In his use of mesmerism, in House and Blithedale, Hawthorne dramatically brings to focus a large impulse of social reform: the desire to take control of the body — individual and social. Whereas some Americans of the 1840s and 1850s regarded mesmerism — a species of hypnotism — as a reformatory science potentially bringing individuals and nature into perfect harmony, Hawthorne presents it, in his accounts of Matthew Maule's cruel domination of Alice Pyncheon, and of Westervelt's and Hollingsworth's manipulations of Priscilla and Zenobia, as merely the selfish enactment of hyperintrusive patriarchal power. Despite the demonizations of mesmeric control, however, an underlying anxiety of both books is a fear of losing control, an anxiety that in Blithedale finds its most haunting expression in the figure of the decaying inebriate Moodie.

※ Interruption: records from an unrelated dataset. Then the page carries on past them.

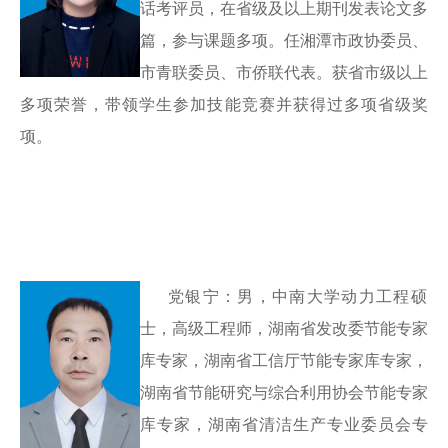
话考评员，在省级及以上期刊发表论文多
篇，参与课题多项。任湘潭市政协委员、
市青联委员、市侨联代表。获省市级以上
多项荣誉，带领学生参加技能竞赛并获得过多项省级奖
项。
党银宁：男，中南大学动力工程硕
士，高级工程师，湖南省发改委节能专家
库专家，湖南省工信厅节能专家库专家，
湖南省节能研究与综合利用协会节能专家
库专家
，湖南省清洁生产专业委员会专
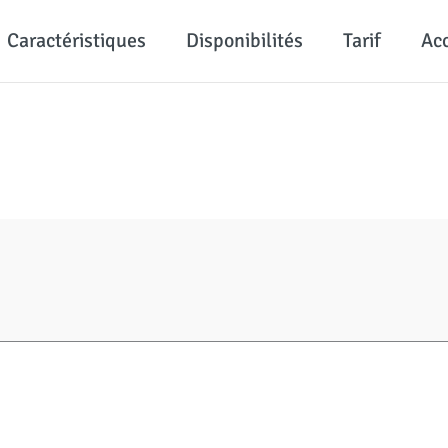
Caractéristiques
Disponibilités
Tarif
Ac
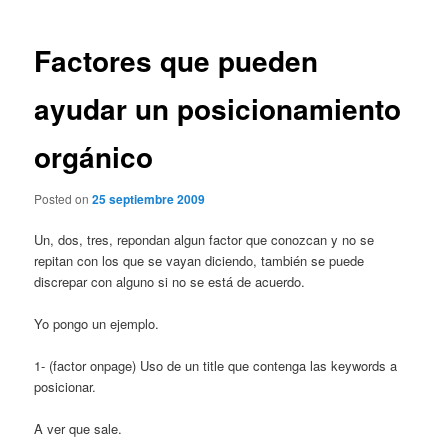
entradas
Factores que pueden
ayudar un posicionamiento
orgánico
Posted on
25 septiembre 2009
Un, dos, tres, repondan algun factor que conozcan y no se
repitan con los que se vayan diciendo, también se puede
discrepar con alguno si no se está de acuerdo.
Yo pongo un ejemplo.
1- (factor onpage) Uso de un title que contenga las keywords a
posicionar.
A ver que sale.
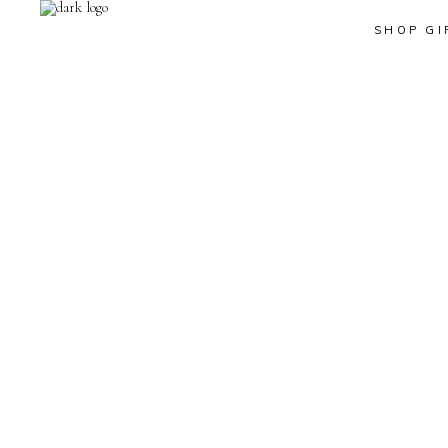
SHOP GI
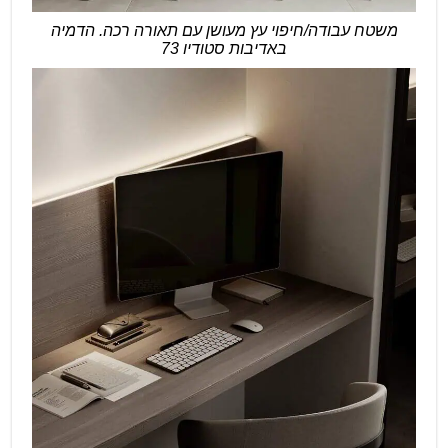
משטח עבודה/חיפוי עץ מעושן עם תאורה רכה. הדמיה
באדיבות סטודיו 73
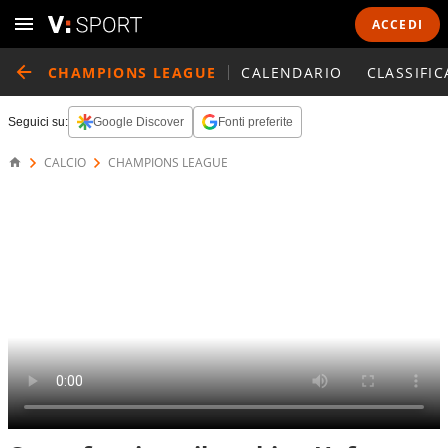
ACCEDI
CHAMPIONS LEAGUE
CALENDARIO
CLASSIFIC
Seguici su:
Google Discover
Fonti preferite
CALCIO
CHAMPIONS LEAGUE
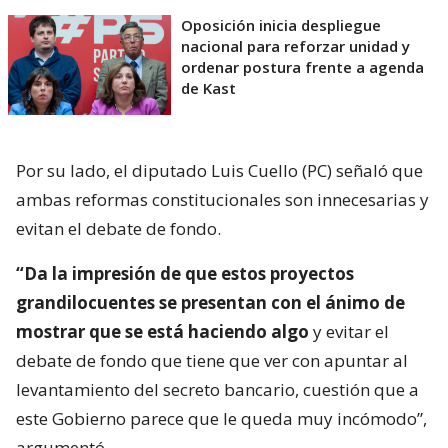
Oposición inicia despliegue
nacional para reforzar unidad y
ordenar postura frente a agenda
de Kast
Por su lado, el diputado Luis Cuello (PC) señaló que
ambas reformas constitucionales son innecesarias y
evitan el debate de fondo.
“Da la impresión de que estos proyectos
grandilocuentes se presentan con el ánimo de
mostrar que se está haciendo algo
y evitar el
debate de fondo que tiene que ver con apuntar al
levantamiento del secreto bancario, cuestión que a
este Gobierno parece que le queda muy incómodo”,
argumentó.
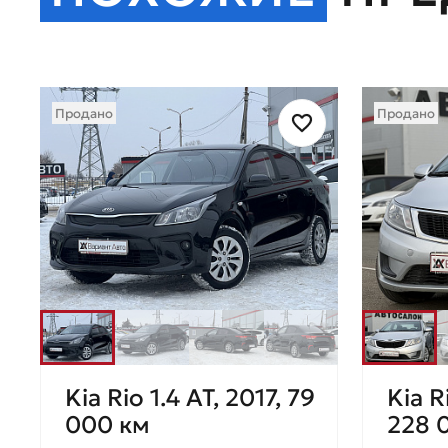
Продано
Продано
Kia Rio 1.4 AT, 2017, 79
Kia R
000 км
228 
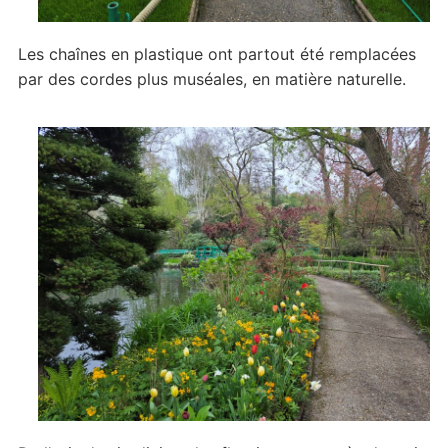
Les chaînes en plastique ont partout été remplacées
par des cordes plus muséales, en matière naturelle.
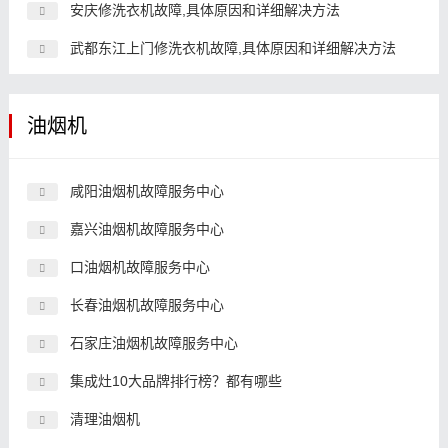
安庆修洗衣机故障,具体原因和详细解决方法
武都东江上门修洗衣机故障,具体原因和详细解决方法
油烟机
咸阳油烟机故障服务中心
嘉兴油烟机故障服务中心
口油烟机故障服务中心
长春油烟机故障服务中心
石家庄油烟机故障服务中心
集成灶10大品牌排行榜？都有哪些
清理油烟机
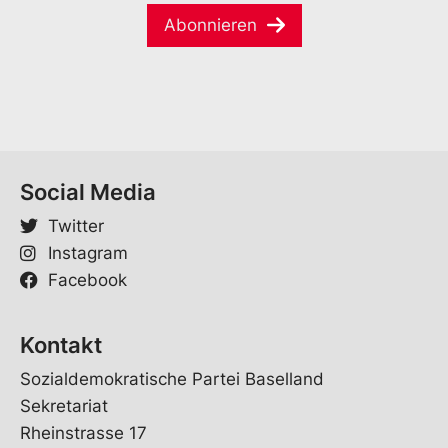
a
a
e
Abonnieren
m
i
*
e
l
*
Social Media
Twitter
Instagram
Facebook
Kontakt
Sozialdemokratische Partei Baselland
Sekretariat
Rheinstrasse 17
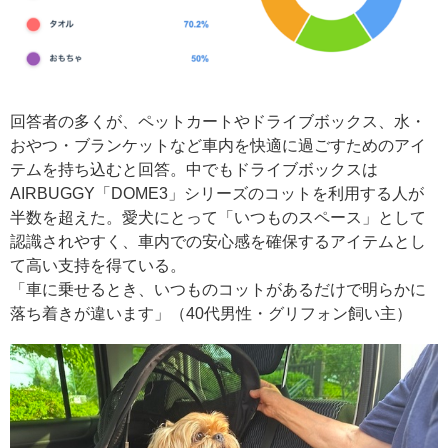
回答者の多くが、ペットカートやドライブボックス、水・
おやつ・ブランケットなど車内を快適に過ごすためのアイ
テムを持ち込むと回答。中でもドライブボックスは
AIRBUGGY「DOME3」シリーズのコットを利用する人が
半数を超えた。愛犬にとって「いつものスペース」として
認識されやすく、車内での安心感を確保するアイテムとし
て高い支持を得ている。
「車に乗せるとき、いつものコットがあるだけで明らかに
落ち着きが違います」（40代男性・グリフォン飼い主）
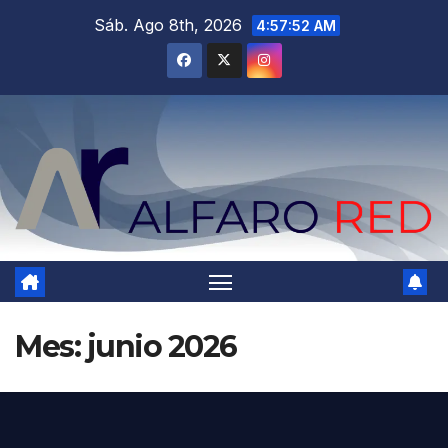
Saltar
Sáb. Ago 8th, 2026
4:57:54 AM
al
contenido
Mes:
junio 2026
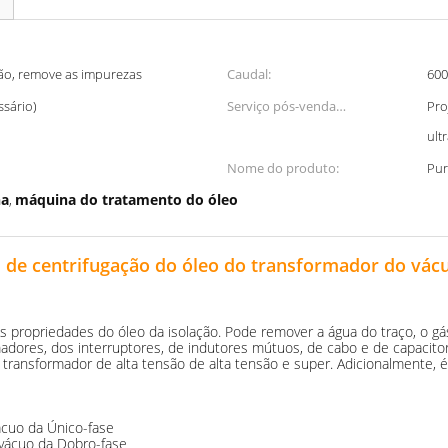
ção, remove as impurezas
Caudal:
600
sário)
Serviço pós-venda
Pro
proporcionado:
ult
Nome do produto:
Pur
na
máquina do tratamento do óleo
,
 de centrifugação do óleo do transformador do vác
propriedades do óleo da isolação. Pode remover a água do traço, o gás,
ores, dos interruptores, de indutores mútuos, de cabo e de capacitor
transformador de alta tensão de alta tensão e super. Adicionalmente, é 
ácuo da Único-fase
 vácuo da Dobro-fase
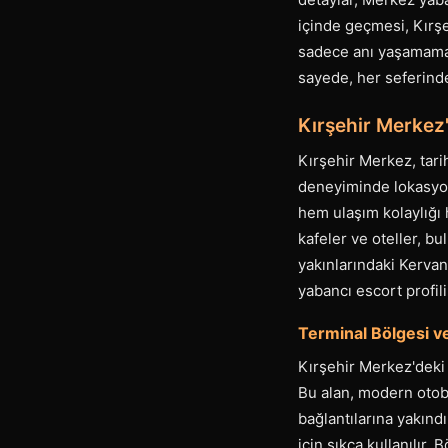
içinde geçmesi, Kırşe
sadece anı yaşamama 
sayede, her seferin
Kırşehir Merkez'
Kırşehir Merkez, tari
deneyiminde lokasyon
hem ulaşım kolaylığı 
kafeler ve oteller, b
yakınlarındaki Kervan
yabancı escort profil
Terminal Bölgesi ve
Kırşehir Merkez'deki t
Bu alan, modern otob
bağlantılarına yakınd
için sıkça kullanılır.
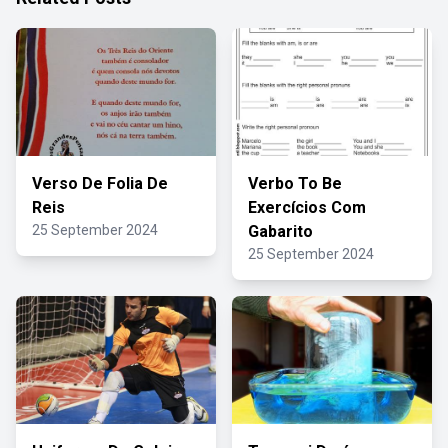
Verso De Folia De
Verbo To Be
Reis
Exercícios Com
25 September 2024
Gabarito
25 September 2024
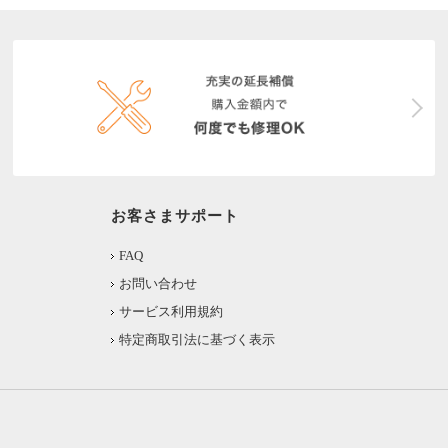
お客さまサポート
FAQ
お問い合わせ
サービス利用規約
特定商取引法に基づく表示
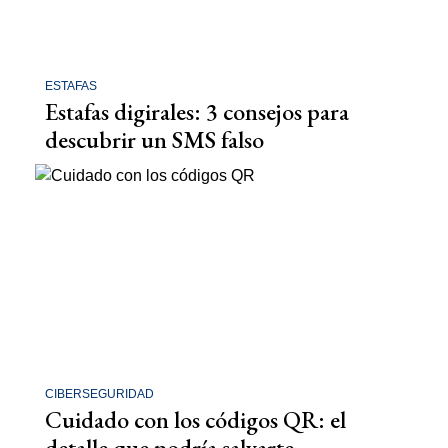
ESTAFAS
Estafas digirales: 3 consejos para
descubrir un SMS falso
CIBERSEGURIDAD
Cuidado con los códigos QR: el
detalle que podría salvarte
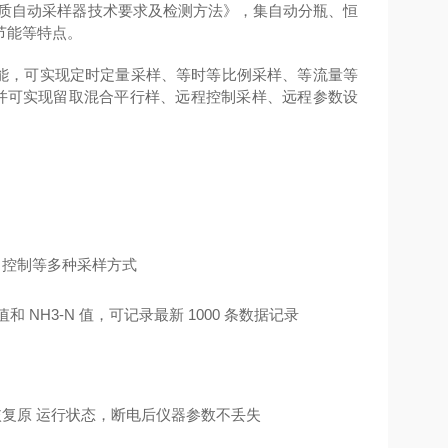
007《水质自动采样器技术要求及检测方法》，集自动分瓶、恒
节能等特点。
护功能，可实现定时定量采样、等时等比例采样、等流量等
 并可实现留取混合平行样、远程控制采样、远程参数设
口控制等多种采样方式
 值和 NH3-N 值，可记录最新 1000 条数据记录
恢复原
运行状态，断电后仪器参数不丢失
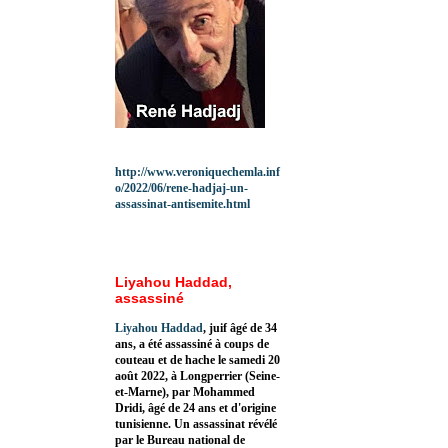
http://www.veroniquechemla.inf
o/2022/06/rene-hadjaj-un-
assassinat-antisemite.html
Liyahou Haddad,
assassiné
Liyahou Haddad
, juif âgé de 34
ans, a été assassiné à coups de
couteau et de hache le samedi 20
août 2022, à Longperrier (Seine-
et-Marne), par Mohammed
Dridi, âgé de 24 ans et d'origine
tunisienne. Un assassinat révélé
par le Bureau national de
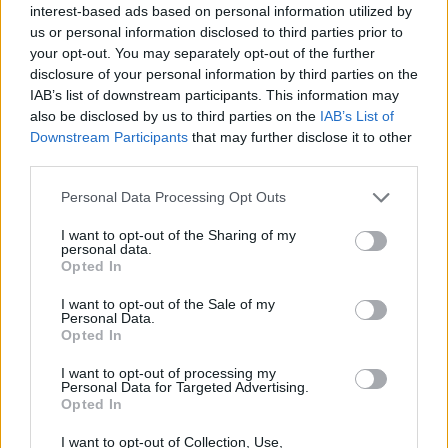
interest-based ads based on personal information utilized by
us or personal information disclosed to third parties prior to
your opt-out. You may separately opt-out of the further
disclosure of your personal information by third parties on the
IAB’s list of downstream participants. This information may
also be disclosed by us to third parties on the
IAB’s List of
Downstream Participants
that may further disclose it to other
third parties.
Please note that this website/app uses one or more Google
Personal Data Processing Opt Outs
services and may gather and store information including but
2026.08.05.
Horváth Zsolt
not limited to your visit or usage behaviour. You may click to
I want to opt-out of the Sharing of my
Szolnokra is megérkezik a nyár eddigi
personal data.
grant or deny consent to Google and its third-party tags to
Opted In
legkeményebb napja
use your data for below specified purposes in below Google
A nyár eddigi egyik legnehezebb napjára készülhetnek a
consent section.
I want to opt-out of the Sale of my
Personal Data.
szolnokiak. A hőmérséklet veszélyesen magasra emelkedik,
Opted In
miközben a...
JNSZ megyei hírek
I want to opt-out of processing my
Personal Data for Targeted Advertising.
Opted In
I want to opt-out of Collection, Use,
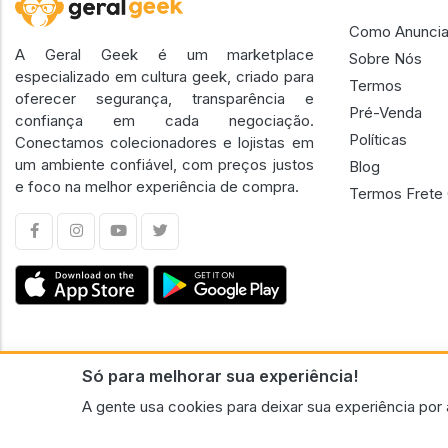
Como Anuncia
A Geral Geek é um marketplace
Sobre Nós
especializado em cultura geek, criado para
Termos
oferecer segurança, transparência e
Pré-Venda
confiança em cada negociação.
Políticas
Conectamos colecionadores e lojistas em
um ambiente confiável, com preços justos
Blog
e foco na melhor experiência de compra.
Termos Frete 
Só para melhorar sua experiência!
CNPJ n.º 30.220.458/0001-17 - GERAL GEEK PORTAL ELETRONICO LTDA.
A gente usa cookies para deixar sua experiência por 
© 2026 Geral Geek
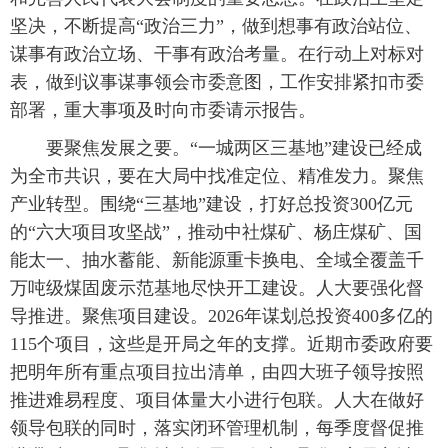
坚决，不断提高“政治三力”，做到想事有政治站位、
谋事有政治立场、干事有政治考量。在行动上对标对
表，做到议事谋事领会市委意图，工作安排紧扣市委
部署，重大事项及时向市委请示报告。
要聚焦发展之要。“一城两区三基地”建设已经成
为全市共识，要在大局中找准定位、精准发力。聚焦
产业转型。围绕“三基地”建设，打好总投资300亿元
的“六大项目攻坚战”，推动中社煤矿、杨庄煤矿、国
能太一、抽水蓄能、新能源重卡换电、全域全覆盖千
万吨级煤固废示范基地尽快开工建设。人大要强化督
导推进。聚焦项目建设。2026年谋划总投资400多亿的
115个项目，这些是开局之年的支撑。近期市委政府要
把明年所有重点项目拉出清单，由四大班子领导按照
推进难易程度、项目体量大小进行包联。人大在做好
领导包联的同时，落实闭环管理机制，每季度督促推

Devastated by the ravages of the marketplace, Moodie, like the sherry-loving Coverdale and the Blithedale masqueraders "with portentously red noses," remains in search of "a boozy kind of pleasure in the customary life" even as he wastes away. Coverdale, who does everything he can to deny his likeness to Moodie, remains haunted by a fear that their characters, fates, and resting places — the tavern — might not be so very different after all.